Share funny antic dotes.
Open up with positive feedback the individual does well or is excelling at. There is always something.
Talk about goals that have been hit.
If the employee isn't hitting a goal but is making progress, highlight that.
Don't discourage them from continuing to improve simply because they have not yet reached their goal.
Deliver the negative feedback in a way that is objective and "big-picture."
Often the negative feedback is simply over timelines or costs, and it can be easily simplified to that.
Do not make it a personal statement:
Don't talk about how it makes you look to your boss or how it affects others on an individual bases.
Only talk about how it affects operations in objective ways like costs, timelines, etc.
Don't use inflammatory language.
Don't cast judgment or blame.
Making mistakes is part of development, make it clear that mistakes do not define the employees value to the company.
Share some times that you have made mistakes.
Again, be human and be considerate.
Give them an opportunity to speak.
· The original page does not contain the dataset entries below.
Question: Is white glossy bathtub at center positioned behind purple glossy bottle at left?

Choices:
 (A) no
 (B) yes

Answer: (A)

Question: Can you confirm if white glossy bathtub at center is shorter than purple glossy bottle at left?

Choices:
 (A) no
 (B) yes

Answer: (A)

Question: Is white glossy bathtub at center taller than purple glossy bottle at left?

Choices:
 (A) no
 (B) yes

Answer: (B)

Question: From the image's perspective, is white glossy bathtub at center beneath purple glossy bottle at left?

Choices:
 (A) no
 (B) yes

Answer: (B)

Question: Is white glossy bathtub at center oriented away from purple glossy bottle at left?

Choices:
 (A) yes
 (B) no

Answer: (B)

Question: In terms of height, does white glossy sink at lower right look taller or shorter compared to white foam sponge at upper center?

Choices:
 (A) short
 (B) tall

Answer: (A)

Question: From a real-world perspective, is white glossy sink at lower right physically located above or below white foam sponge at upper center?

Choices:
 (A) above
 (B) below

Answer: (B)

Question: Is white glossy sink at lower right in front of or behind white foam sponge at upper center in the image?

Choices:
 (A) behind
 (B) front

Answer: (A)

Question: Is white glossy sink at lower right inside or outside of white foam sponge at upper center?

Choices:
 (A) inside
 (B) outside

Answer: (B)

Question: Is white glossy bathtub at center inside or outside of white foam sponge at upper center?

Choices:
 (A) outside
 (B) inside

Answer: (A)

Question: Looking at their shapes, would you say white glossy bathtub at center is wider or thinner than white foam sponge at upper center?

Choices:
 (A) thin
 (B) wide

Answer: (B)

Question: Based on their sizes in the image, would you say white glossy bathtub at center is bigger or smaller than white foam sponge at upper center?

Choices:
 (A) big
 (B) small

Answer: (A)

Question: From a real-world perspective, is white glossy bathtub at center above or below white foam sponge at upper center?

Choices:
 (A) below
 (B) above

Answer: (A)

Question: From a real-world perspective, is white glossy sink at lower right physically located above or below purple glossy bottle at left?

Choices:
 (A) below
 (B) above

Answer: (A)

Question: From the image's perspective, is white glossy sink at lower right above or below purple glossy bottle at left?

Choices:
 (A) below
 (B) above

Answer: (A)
Listen and be receptive.
Give active listening queues like nodding, eye contact, etc.
Don't interrupt.
Make sure they have said everything they have to say, but don't force them to speak.
Together come up with a game plan (sometimes in the form of a Personal Improvement Plan) for improvement.
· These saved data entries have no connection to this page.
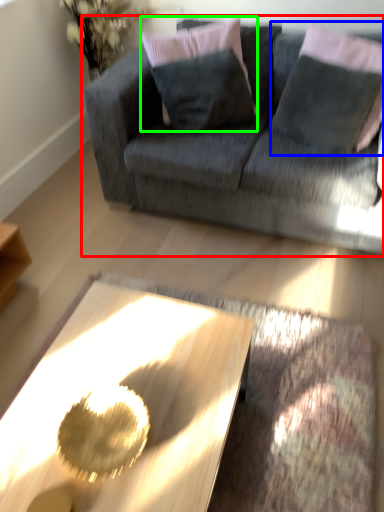
Question: Which is farther away from studio couch (highlighted by a red box)? pillow (highlighted by a blue box) or pillow (highlighted by a green box)?

Choices:
 (A) pillow
 (B) pillow

Answer: (A)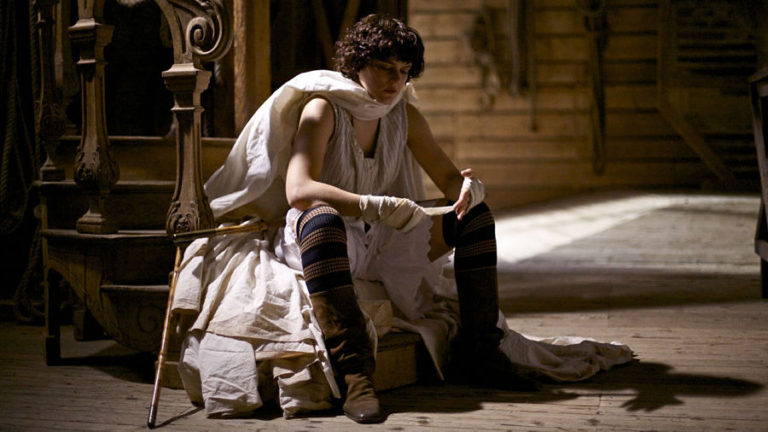
Find the location of a particular element. This screenshot has height=432, width=768. floor is located at coordinates (693, 333).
Tell them you will write this all up in an email so you there is no misunderstanding.
Tell them to look it over and let you know if they have any questions or concerns.
Make it clear that these personal plans or goals are subject to change when it is appropriate.
Let the employee know that if the goals need to change, they should bring it up in the next check in
Put more ownership of these goals on the employee so they feel empowered and can effectively capability-build on their own.
We have check-ins to be supportive in development, personal growth, and set goals in what they deliver for themselves and the company.
Discuss for at least 30 minutes every 2 weeks at the minimum in a one on one session:
KPIs:
Develop items that will hold them accountable to the product they deliver.
Make them measurable.
Make it transparent how they are progressing over time.
Set goals, deliver feedback as needed.
Quarterly Initiatives:
Set goals or agenda that they can meet to execute by.
This can be team goals, personal goals, problems to solve, processes to build, etc.
Personal Growth:
This is “We Power People”. Be truly involved with where they want to go and be long term.
Place opportunities on them that will help the grow to be better and more competitive in getting there quicker.